Bakınız.. Türkiye’nin Suriye’deki terör unsurlarına operasyon için tercih edeceği zamanı üç parametre belirleyecekti. ABD seçimleri, Türk-Amerikan müzakereleri ve Ankara-Şam diyalog süreci. Ankara, Şam’la diyalog konusunda çok ısrarcıydı. Ancak rejim, normalleşme için Türk askerinin Suriye’den çıkmasını şart koştu. Hatta İran’ın
talebiyle buna Irak’taki Türk askerlerini de ekledi.
Bunun üzerine
Ankara, Şam’la diyalog sürecini, Suriye’ye bir operasyon için dikkate aldığı kıstaslar arasından çıkardı (Bakınız; Suriye’de PKK’yı Bekleyen Senaryo, 22 Ekim)
. Cumhurbaşkanı Erdoğan “Küçük çıkar hesapları bir kenara bırakılmalı” dedi.
Bu çerçeveden bakıldığında, Türkiye olup biteni izlememektedir. SMO Türkiye ile yakın ilişkidedir. Ama SMO dışındaki rejim karşıtları da Türkiye’ye rağmen bir girişimde bulunamaz. Bulunursa bunun ağır sonuçlar doğuracağını herkes bilir. Rejim karşıtları uzun bir süredir bu saldırıyı yapmak istiyordu.
Türkiye bu kez bu girişime “dur” dememiştir.
Olan budur. Zamanlama (timing) da buradadır.

FIRAT’IN BATISI İÇİN KONJONKTÜR UYGUN

Yeniden terörle mücadeleye dönelim. Soru şudur: Tel Rıfat temizlendikten sonra yeni bir hedef var mı, varsa neresi olacak?

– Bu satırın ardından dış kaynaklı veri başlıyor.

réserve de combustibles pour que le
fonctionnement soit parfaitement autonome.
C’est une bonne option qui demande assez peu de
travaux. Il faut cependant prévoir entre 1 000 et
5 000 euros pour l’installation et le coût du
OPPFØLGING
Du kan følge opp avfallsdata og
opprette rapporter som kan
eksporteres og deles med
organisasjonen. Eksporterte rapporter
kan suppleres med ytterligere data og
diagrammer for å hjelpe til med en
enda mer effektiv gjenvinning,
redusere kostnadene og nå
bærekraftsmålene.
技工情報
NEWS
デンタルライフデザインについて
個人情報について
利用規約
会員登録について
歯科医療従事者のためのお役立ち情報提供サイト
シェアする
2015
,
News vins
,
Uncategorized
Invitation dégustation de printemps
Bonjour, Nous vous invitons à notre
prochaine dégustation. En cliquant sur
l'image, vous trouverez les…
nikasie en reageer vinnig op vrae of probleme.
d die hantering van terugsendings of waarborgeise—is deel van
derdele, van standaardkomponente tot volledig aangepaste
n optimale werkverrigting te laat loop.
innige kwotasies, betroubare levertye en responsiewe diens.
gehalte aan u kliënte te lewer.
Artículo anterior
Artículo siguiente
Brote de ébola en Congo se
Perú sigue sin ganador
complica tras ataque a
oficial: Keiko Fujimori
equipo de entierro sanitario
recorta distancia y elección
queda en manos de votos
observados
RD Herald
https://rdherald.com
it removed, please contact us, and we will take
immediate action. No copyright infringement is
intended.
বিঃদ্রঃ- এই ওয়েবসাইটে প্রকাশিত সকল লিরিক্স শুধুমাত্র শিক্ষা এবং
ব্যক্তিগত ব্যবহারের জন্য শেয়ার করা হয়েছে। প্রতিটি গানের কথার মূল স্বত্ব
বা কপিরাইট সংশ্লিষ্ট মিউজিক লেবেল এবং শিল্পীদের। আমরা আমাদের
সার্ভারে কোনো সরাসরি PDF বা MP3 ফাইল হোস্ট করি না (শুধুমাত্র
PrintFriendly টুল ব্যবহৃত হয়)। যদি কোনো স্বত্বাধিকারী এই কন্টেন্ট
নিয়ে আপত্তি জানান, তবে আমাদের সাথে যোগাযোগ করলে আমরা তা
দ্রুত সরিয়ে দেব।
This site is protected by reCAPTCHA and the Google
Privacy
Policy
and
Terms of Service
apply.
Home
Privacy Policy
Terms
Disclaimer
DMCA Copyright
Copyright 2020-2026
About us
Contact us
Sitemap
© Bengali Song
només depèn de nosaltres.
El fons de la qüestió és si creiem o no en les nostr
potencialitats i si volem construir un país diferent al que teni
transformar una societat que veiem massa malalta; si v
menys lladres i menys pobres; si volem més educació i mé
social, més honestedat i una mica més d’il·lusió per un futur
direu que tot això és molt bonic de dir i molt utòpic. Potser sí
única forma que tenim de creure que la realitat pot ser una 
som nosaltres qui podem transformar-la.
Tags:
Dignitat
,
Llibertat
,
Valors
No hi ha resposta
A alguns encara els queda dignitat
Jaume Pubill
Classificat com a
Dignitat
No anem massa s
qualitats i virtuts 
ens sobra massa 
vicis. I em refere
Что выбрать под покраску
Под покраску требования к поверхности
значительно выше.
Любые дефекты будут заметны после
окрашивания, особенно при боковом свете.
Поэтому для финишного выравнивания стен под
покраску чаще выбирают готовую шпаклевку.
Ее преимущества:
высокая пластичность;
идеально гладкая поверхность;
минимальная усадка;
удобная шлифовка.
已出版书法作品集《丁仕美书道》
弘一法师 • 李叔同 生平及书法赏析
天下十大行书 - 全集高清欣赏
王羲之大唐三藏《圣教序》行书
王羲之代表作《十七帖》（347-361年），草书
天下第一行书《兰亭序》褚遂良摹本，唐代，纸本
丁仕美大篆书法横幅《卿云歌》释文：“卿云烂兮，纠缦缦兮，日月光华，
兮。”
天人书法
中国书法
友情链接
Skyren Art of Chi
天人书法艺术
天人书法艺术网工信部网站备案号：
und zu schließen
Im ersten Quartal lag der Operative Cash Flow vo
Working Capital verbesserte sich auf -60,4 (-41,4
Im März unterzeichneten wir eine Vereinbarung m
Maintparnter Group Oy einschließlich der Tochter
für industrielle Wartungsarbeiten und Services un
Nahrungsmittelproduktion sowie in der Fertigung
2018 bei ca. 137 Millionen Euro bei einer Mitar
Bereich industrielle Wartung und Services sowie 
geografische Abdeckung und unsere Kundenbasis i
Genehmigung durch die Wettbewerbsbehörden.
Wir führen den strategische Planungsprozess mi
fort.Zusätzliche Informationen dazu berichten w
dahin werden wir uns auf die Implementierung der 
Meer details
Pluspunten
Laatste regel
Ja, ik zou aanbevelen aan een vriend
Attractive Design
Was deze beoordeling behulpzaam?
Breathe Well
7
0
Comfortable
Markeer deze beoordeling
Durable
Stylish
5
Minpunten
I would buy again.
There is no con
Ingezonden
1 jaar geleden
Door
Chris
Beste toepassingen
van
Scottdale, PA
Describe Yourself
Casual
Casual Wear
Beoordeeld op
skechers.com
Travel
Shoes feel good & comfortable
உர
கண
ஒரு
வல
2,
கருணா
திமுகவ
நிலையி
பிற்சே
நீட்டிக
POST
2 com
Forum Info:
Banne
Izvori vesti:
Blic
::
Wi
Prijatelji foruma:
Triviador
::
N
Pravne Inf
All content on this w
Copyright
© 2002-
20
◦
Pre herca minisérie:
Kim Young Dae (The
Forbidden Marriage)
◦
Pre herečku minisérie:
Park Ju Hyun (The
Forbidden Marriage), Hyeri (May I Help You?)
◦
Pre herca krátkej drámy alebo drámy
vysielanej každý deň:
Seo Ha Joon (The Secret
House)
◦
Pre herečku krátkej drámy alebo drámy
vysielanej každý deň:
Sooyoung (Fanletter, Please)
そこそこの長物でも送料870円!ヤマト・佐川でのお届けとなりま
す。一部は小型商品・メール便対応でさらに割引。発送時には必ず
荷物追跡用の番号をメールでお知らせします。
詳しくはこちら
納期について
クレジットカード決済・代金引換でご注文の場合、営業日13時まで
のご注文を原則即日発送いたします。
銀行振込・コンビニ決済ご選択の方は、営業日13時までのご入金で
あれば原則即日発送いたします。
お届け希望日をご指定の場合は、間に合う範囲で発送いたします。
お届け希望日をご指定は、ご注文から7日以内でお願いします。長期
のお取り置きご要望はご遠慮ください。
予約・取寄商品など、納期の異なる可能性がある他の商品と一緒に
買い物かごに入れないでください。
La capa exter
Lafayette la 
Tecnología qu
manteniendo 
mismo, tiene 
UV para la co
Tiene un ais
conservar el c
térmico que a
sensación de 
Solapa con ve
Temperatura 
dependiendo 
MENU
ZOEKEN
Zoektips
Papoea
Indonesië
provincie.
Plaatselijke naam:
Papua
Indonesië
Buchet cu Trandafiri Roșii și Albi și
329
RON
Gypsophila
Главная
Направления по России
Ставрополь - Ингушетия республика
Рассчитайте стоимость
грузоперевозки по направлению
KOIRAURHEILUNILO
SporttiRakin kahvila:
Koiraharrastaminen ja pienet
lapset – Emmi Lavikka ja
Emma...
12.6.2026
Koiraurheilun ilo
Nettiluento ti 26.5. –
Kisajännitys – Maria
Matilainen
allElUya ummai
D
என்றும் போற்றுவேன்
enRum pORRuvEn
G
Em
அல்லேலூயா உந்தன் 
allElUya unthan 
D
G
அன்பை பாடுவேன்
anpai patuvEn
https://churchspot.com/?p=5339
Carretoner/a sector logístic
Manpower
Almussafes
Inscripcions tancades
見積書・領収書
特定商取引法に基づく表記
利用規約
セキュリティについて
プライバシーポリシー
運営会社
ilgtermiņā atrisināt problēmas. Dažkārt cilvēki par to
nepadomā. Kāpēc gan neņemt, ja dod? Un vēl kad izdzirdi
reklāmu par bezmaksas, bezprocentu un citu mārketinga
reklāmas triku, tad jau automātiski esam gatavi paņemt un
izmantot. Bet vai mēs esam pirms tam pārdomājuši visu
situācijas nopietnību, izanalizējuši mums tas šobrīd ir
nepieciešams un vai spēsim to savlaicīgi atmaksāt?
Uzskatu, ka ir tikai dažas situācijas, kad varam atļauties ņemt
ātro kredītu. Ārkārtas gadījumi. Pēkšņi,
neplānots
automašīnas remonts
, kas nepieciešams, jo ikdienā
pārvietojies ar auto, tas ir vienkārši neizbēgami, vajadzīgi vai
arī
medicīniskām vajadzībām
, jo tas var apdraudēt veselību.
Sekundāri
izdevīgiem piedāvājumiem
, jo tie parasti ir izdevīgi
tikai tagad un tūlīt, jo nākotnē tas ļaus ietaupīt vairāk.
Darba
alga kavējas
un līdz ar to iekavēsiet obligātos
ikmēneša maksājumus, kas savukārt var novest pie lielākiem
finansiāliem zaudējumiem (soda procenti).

Halep’te yaşananlar Washington’un “SDG Türkiye için tehdit değil” tezini çökertti. Terör örgütü PKK, Halep düşerken
Tel Rıfat’ı terk etmesi ve
çatışma
yaşanmaması için kendisine verilen süreyi
suistimal etti
.
Hizbullah’ın boşalttığı yerlere girerek yayılmacı ajandasını açığa çıkardı.
Böylece konjonktür, Fırat’ın batısını terörden tamamen temizlemek için uygun hale geldi. Bu,
Münbiç’in Ankara’nın radarına gireceğini
gösterir. Ama daha önemlisi
Ayn el-Arab/Kobani’dir.
Orası turpun büyüğüdür. Fırat’ın doğusu ABD gözetiminde olduğundan Trump koltuğa oturmadan bu konuda bir adım atılacağını sanmıyorum. Ancak o bölgedeki gelişmeler yakından izlenmeye başlamıştır. Ayn el-Arab’da yaşanacak bir hareketlilik
terör
örgütünün
koridor hayaline
öldürücü
darbeyi vuracaktır.
Orada,
Türkiye’nin operasyonlarından endişe eden terör
örgütünün
70 kilometre tünel kazdığı bilgisi
eldedir. Haritaları da çıkarılmıştır. Tıpkı Tel Rıfat’ta olduğu gibi, teröristler burada da tünellerden çıkıp SMO’nun elindeki bölgelere saldırılar düzenlemekte, istikrarsızlık yaratmaktadır. Halep’teki gelişmelerin ardından tahkimatlarını artırmakta,
uluslararası aktörlerden teknolojik silah istemektedir.
Ayn el-Arab, stratejik bir bölgedir. Fırat’ı tutmaktadır. Terörden temizlenmesi
Barış Pınarı ve Fırat Kalkanı bölgelerini de birleştirecektir.
Ayrıca güneyinde,
Süleyman
Şah
Türbesi’nin
gerçek adresi bulunur. Süleyman Şah Türbesi öyle ya da böyle ait olduğu yere dönecektir.